→ **WHAT TO PRODUCE**:
Pull out every line in the material below that contains the string "spaces", and copy each one. Treat uppercase and lowercase as different.

Begin

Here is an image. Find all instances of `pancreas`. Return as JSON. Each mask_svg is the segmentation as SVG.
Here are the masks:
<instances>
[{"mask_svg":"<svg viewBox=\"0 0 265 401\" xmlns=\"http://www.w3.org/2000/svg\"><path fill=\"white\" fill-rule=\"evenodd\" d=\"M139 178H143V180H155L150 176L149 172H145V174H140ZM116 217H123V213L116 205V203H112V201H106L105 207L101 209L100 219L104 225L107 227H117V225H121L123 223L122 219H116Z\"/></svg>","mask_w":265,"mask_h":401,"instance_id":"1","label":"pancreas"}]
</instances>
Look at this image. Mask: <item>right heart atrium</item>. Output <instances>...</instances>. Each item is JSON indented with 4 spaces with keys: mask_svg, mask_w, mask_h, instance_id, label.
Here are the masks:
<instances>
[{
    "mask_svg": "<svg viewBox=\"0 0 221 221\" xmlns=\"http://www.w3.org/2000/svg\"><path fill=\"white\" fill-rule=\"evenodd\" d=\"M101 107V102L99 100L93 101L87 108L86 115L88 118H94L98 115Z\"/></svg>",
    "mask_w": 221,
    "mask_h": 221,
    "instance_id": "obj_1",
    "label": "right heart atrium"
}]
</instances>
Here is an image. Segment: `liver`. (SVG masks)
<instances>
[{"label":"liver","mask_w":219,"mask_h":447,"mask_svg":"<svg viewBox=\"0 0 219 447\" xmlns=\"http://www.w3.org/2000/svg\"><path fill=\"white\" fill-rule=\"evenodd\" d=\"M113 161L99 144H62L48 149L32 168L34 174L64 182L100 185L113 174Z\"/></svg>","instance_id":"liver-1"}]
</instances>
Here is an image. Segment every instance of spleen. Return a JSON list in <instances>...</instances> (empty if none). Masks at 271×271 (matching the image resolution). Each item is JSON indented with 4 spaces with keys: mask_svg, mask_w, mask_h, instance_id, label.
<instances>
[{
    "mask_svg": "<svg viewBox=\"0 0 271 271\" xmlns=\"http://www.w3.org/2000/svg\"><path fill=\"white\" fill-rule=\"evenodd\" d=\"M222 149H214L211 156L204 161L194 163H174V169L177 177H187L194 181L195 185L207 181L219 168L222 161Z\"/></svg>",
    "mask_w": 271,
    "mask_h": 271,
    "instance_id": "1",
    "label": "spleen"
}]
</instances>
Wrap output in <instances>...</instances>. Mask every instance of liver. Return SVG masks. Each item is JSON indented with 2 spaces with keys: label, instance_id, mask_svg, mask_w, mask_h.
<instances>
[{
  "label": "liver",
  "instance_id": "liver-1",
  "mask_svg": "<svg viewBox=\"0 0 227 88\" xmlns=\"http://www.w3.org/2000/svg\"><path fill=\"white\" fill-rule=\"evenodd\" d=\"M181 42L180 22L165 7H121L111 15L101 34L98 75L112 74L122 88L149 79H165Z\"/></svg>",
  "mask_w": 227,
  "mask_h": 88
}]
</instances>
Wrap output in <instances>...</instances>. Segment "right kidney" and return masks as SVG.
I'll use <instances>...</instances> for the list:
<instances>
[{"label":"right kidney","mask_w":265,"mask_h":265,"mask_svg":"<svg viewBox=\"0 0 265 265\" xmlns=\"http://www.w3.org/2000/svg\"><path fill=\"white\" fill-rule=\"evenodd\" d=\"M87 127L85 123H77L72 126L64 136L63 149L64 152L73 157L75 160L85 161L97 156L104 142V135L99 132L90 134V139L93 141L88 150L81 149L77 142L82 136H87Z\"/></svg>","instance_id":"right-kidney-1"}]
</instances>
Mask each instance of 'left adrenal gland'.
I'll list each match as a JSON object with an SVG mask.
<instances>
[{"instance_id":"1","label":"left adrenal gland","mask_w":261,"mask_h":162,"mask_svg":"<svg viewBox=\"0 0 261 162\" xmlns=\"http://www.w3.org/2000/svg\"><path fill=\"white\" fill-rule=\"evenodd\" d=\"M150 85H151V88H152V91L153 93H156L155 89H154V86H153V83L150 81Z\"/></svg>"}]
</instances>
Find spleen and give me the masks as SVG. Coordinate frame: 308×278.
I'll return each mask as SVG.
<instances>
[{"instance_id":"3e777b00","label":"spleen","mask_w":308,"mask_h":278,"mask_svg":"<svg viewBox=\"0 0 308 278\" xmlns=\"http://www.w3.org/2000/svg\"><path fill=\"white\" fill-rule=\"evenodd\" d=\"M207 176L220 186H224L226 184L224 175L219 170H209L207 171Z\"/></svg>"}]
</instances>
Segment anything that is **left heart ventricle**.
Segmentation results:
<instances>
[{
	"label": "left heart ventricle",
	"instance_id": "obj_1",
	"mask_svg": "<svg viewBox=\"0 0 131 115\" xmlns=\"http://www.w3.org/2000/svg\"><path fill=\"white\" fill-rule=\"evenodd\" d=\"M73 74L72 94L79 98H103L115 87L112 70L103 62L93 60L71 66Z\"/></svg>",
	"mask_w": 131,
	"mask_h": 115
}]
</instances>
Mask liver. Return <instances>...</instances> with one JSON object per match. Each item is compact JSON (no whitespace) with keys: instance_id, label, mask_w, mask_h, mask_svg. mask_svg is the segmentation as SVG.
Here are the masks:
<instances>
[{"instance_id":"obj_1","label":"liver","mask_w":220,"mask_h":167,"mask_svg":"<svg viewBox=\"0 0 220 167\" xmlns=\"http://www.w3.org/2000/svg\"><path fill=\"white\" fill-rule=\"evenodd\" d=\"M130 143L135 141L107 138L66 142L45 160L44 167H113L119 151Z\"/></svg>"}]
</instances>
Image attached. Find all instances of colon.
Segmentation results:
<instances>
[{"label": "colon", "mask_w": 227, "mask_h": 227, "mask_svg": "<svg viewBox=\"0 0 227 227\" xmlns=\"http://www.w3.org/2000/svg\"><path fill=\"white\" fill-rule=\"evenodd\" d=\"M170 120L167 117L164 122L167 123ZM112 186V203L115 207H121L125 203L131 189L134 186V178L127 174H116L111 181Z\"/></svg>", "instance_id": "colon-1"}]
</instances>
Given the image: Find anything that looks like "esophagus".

End

→ **REPLY TO THE TASK**:
Look at this image. Mask: <item>right heart atrium</item>. Output <instances>...</instances>. Each item is JSON indented with 4 spaces with keys: mask_svg, mask_w, mask_h, instance_id, label.
Here is an image. Segment every instance of spleen. Return a JSON list in <instances>...</instances> (empty if none). Masks at 271×271 (matching the image resolution). Each item is JSON indented with 4 spaces with keys: mask_svg, mask_w, mask_h, instance_id, label.
Wrap output in <instances>...</instances>. Mask every instance of liver. Return SVG masks. Each item is JSON indented with 2 spaces with keys: label, instance_id, mask_svg, mask_w, mask_h.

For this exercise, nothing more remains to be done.